Ki
Bagus Hadikusumo adalah salah satu tokoh Muhammadiyah penting yang
cukup lantang meneriakkan syariah Islam. Pria yang lahir pada tanggal 24
November 1890, yang merupakan putra ketiga dari lima bersaudara Raden
Haji Lurah Hasyim, seorang abdi dalem putihan (pejabat) agama Islam di
Keraton Yogyakarta ini1 bahkan
memberikan antitesis atas ‘Lima Prinsip Dasar’ yang kemudian dikenal
dengan Pancasila yang diajukan oleh Sukarno-Yamin, dengan mengajukan
pendapat bahwa ‘Islam Sebagai Dasar Negara’2 dalam
sidang-sidang di BPUPKI. Bahkan, seperti dikutip dalam buku R.M.A.B
Kusuma, Lahirnya Undang-Undang Dasar 1945: Memuat Salinan Dokumen
Otentik Badan Oentoek Menyelidik Oesaha2 Persiapan Kemerdekaan, Ki Bagus
Hadikusumo lebih tegas lagi meminta kata-kata bagi pemeluk-pemeluknya ditiadakan, sehingga berbunyi: dengan kewajiban menjalankan syariat Islam. Artinya, dalam pandangan Ki Bagus, syariah Islam harus berlaku secara umum di Indonesia.
Dari
sini terjadilah perdebatan sengit di antara ke dua kubu. Saking sengit
dan tegangnya pertemuan itu, sampai-sampai Soekarno memilih tak
melibatkan diri dalam lobi tersebut. Soekarno terkesan menghindar dan
canggung dengan kegigihan Ki Bagus Hadikusumo, Ketua Umum Muhammadiyah
ketika itu, dalam mempertahankan seluruh kesepakatan Piagam Jakarta.
Soekarno kemudian hanya mengirim seorang utusan untuk turut dalam lobi
yang bernama Teuku Muhammad Hassan.
Bahkan
dalam pembahasan UUD terutama Pasal 28 Bab X tentang agama, yang
berbunyi, “(1) Negara berdasar Ketuhanan dengan kewajiban menjalankan
syariat Islam bagi pemeluk-pemeluknya; (2) Negara menjamin kemerdekaan
tiap-tiap penduduk untuk memeluk agama dan untuk beribadat menurut
agamanya masing-masing,” terjadilah perdebatan yang cukup sengit. Ki
Bagus Hadikusumo berulang-ulang meminta kepada pimpinan rapat untuk
menjelaskan arti anak kalimat “dengan kewajiban menjalankan syariat
Islam bagi pemeluk-pemeluknya” secara pasti.3 Agar tidak terjadi salah tafsir.
════
Petunjuk:
[A] Menurut teks tentang Ki Bagus Hadikusumo, siapa yang dikirim Soekarno sebagai utusan untuk ikut dalam lobi?
[B] Lanjutkan teks tentang Ki Bagus Hadikusumo mulai setelah kalimat terakhir yang tertera.
Entri yang menyusul tidak berhubungan dengan teks tentang Ki Bagus Hadikusumo.

Data yang Disediakan:
════
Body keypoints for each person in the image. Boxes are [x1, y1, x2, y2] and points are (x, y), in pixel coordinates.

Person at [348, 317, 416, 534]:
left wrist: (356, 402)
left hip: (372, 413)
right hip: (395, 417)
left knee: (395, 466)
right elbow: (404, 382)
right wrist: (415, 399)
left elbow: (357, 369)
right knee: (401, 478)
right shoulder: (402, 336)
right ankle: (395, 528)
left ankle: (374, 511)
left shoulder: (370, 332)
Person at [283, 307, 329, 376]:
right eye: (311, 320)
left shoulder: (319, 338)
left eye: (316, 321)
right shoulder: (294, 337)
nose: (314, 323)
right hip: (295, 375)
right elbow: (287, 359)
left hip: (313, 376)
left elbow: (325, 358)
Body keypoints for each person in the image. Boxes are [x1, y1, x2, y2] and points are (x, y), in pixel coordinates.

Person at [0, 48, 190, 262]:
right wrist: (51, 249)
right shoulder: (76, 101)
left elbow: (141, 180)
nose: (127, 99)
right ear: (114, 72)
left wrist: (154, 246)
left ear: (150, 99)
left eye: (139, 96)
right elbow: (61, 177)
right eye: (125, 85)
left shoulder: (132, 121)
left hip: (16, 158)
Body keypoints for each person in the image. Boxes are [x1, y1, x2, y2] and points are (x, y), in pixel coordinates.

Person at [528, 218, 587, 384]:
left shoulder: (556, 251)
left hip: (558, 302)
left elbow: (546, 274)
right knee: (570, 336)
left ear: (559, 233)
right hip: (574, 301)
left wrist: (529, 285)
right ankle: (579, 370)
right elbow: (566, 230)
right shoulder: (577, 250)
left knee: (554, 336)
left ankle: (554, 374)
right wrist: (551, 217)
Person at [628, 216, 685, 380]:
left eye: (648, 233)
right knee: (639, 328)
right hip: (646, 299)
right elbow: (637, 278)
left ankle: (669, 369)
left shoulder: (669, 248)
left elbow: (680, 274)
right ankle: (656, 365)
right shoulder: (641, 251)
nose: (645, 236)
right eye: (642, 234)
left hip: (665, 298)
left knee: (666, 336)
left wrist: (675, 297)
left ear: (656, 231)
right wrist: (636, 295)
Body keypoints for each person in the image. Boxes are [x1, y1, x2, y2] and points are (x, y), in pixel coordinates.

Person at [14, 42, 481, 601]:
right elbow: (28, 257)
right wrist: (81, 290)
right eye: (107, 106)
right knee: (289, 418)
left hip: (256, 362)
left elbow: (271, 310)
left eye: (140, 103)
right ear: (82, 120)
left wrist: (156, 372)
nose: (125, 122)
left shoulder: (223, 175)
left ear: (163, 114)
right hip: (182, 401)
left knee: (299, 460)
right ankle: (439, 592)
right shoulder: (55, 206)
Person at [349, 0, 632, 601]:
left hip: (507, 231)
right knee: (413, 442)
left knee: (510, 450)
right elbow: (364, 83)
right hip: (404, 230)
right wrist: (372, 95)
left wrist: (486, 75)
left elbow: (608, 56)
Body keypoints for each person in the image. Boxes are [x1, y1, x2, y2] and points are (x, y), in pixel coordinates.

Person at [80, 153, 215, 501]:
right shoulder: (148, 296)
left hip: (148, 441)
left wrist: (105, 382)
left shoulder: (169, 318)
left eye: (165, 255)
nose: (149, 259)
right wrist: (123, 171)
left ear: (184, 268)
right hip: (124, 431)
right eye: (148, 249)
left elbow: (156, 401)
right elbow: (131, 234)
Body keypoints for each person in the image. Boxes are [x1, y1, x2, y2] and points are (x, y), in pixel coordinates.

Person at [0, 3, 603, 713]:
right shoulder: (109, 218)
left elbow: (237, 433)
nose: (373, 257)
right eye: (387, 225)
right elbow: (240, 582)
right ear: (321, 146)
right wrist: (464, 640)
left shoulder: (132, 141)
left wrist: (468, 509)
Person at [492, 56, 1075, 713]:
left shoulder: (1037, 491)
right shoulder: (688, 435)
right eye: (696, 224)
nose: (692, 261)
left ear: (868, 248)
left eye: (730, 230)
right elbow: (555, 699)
════
Jawaban Tiap Tugas:
[A] Teuku Muhammad Hassan.

[B]
Tatkala perdebatan mengenai kepala negara, salah satu peserta sidang, Kyai Masykur mempertanyakan dengan nada retorika:
…Kalau
dalam Republik Indonesia ada kewajiban menjalankan syariat Islam untuk
pemeluk-pemeluknya, padahal Republik Indonesia dikepalai oleh orang
beragama lain daripada Islam, umpamanya, apakah keadaan itu dapat
dijalankan dengan baik? Dan apakah umumnya golongan Islam dapat
menerimanya dan apakah demikian itu tidak jahat?
Ketegangan
semakin memuncak tatkala Tuan Abdul Kahar Moezakir mengajukan
pendapatnya untuk mempertegas pendapat Kyai Masykur. Ia bahkan sampai
menggebrak meja.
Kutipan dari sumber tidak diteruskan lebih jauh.